Oefening: Zelfwaardering

Doe eens een stap achteruit en kijk zo onbevangen mogelijk naar uw eigen capaciteiten. Doe een klein zelfonderzoekje. Wat heeft de natuur u gegeven? Waar bent u goed in? Wat zijn de dingen die u leuk vindt? Zijn er sporten waar u goed in bent? Wat zijn uw hobby’s? Hoe heeft uw leven zich tot nu toe ontwikkeld? Zit er misschien een patroon in, waar u iets uit kunt opmaken? Vergeet daarbij niet ook te kijken naar de dingen die u niet kunt, waar u een hekel aan heeft. Wat zijn uw beperkingen? Heeft u bepaalde lichamelijke, geestelijke of sociale handicaps? Heeft u een hekel aan wiskunde, maar hebt u wel een talenknobbel? Of is het juist omgekeerd?

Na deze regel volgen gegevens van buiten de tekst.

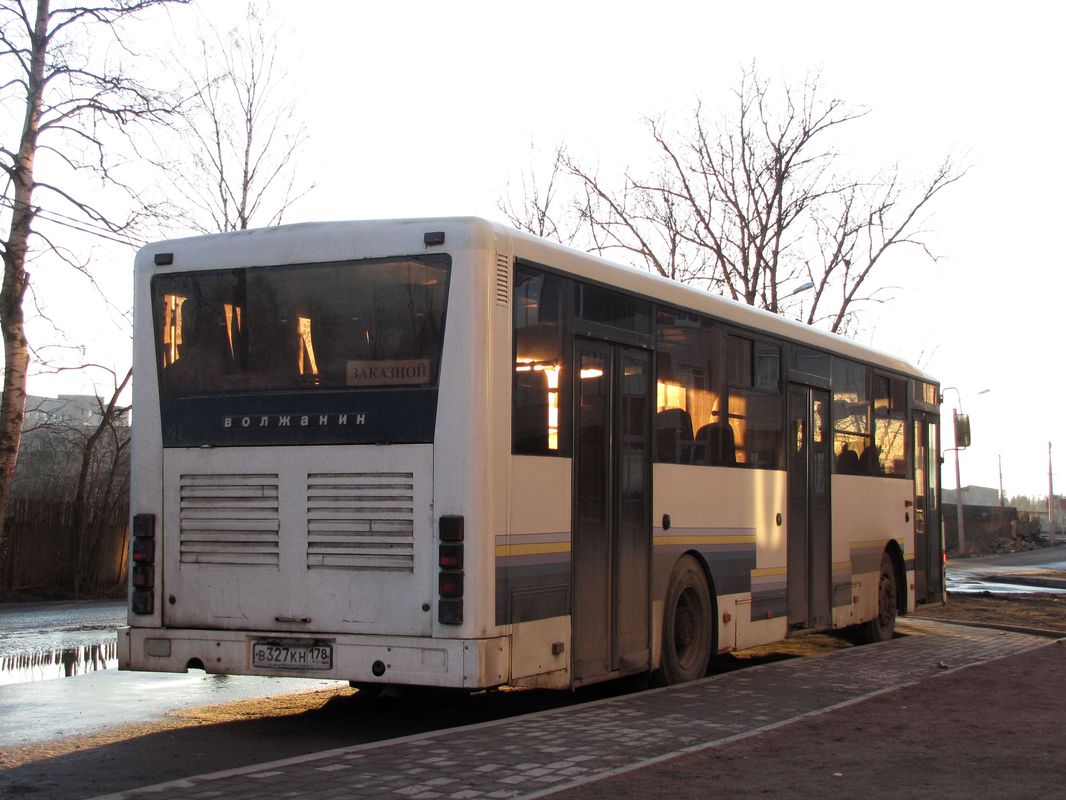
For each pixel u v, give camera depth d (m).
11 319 20.28
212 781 6.83
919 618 20.11
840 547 14.67
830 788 6.86
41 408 27.50
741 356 12.46
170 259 9.46
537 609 8.94
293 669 8.75
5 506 20.33
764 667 12.63
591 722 8.99
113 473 28.19
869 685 11.38
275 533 8.90
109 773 7.68
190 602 9.11
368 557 8.62
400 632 8.48
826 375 14.49
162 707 10.50
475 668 8.28
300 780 6.88
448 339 8.56
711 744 8.10
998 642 16.16
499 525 8.55
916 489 17.61
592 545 9.72
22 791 7.15
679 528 11.10
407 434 8.59
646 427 10.59
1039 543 79.88
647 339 10.64
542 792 6.60
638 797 6.57
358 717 10.06
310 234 9.07
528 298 9.04
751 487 12.52
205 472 9.15
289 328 9.05
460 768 7.25
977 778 7.17
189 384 9.30
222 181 21.56
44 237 20.06
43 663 14.14
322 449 8.82
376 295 8.82
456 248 8.63
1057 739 8.45
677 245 32.47
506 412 8.68
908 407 17.34
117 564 27.94
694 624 11.42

Misschien heeft u vroeger wel eens een beroepskeuzetest of iets soortgelijks gemaakt. U moet niet al teveel waarde aan een dergelijke test hechten. Zo’n test is niet meer dan een momentopname, maar het kan zijn dat u toch dingen herkent.

Maak bijvoorbeeld een tabel met dingen waar u echt goed in bent, dingen die u wel redelijk kunt en dingen die u absoluut niet liggen. U zou het volgende schema als voorbeeld kunnen gebruiken.

 

GOED IN

MATIG

SLECHT IN

Handig. Ik ben praktisch ingesteld en ben een goede klusser.

 

 

 

Formulieren. Ik heb een hekel aan administratieve rompslomp.

 

 

 

Studeren. Ik ben absoluut geen studiebol. Mijn schooltijd was één grote ramp.

 

 

 

 

Het wil ook wel eens helpen om iemand anders te vragen hoe hij of zij u ziet. De blik van een derde is vaak objectiever. Wees daarbij echter wel voorzichting. Het risico bestaat dat die ander u alleen maar vertelt wat hij denkt dat u graag wilt horen. Noteer uw bevindingen in uw dagboek en kijk er zo nu en dan eens naar. Waarschijnlijk zult u in de loop der tijd nog wel wat veranderingen willen aanbrengen.

 

De algemene menselijke natuur kent een aantal duidelijke verlangens en angsten. We hebben, honger en dorst, vermijden kou, pijn en andere onprettige gewaarwordingen. Allemaal verlangens en aversies die belangrijk zijn om te kunnen overleven. Ze hebben een natuurlijke en voornamelijk genetische oorsprong. We delen ze met de andere dieren en ze zijn nuttig voor het voortbestaan van de soort. Het zijn onze natuurlijke neigingen, onze instincten. Tot zover gaat alles goed. De problemen beginnen echter met de menselijke intelligentie. Door zijn creativiteit en technologische vooruitgang slaan de menselijke verlangens flink op hol. Ons natuurlijk verlangen naar vet en suikerrijk voedsel, maakt ons dik, onze natuurlijke angst voor roofdieren en afgronden ontspoort en leidt tot allerlei vervelende fobieën en angststoornissen. Ons groepsgevoel, essentieel voor de prehistorische jager-verzamelaar, wordt nu een bron van voetbalgeweld, populisme, nationalisme en oorlogen. Kortom de eens zo belangrijke en nuttige instincten keren zich tegen ons. Adverteerders en politici weten geraffineerd gebruik te maken van onze op hol geslagen verlangens en angsten. Als je de reclamemakers zou moeten geloven dan bestaat het menselijk welzijn uit niets anders dan materieel bezit, gemaksvoedsel, sexappeal en macht. Onze vroeger o zo nuttige natuurlijke neigingen veroorzaken nu heel wat moeilijkheden. Het ongebreideld najagen van uw instincten leidt niet alleen tot lichamelijke problemen. Het veroorzaakt ook veel onnodige psychische ellende en leidt tot tragische conflicten. Dit probleem bestond ook al in de relatief welvarende antieke tijd en de stoïcijnen probeerden er met hun filosofie een oplossing voor te vinden.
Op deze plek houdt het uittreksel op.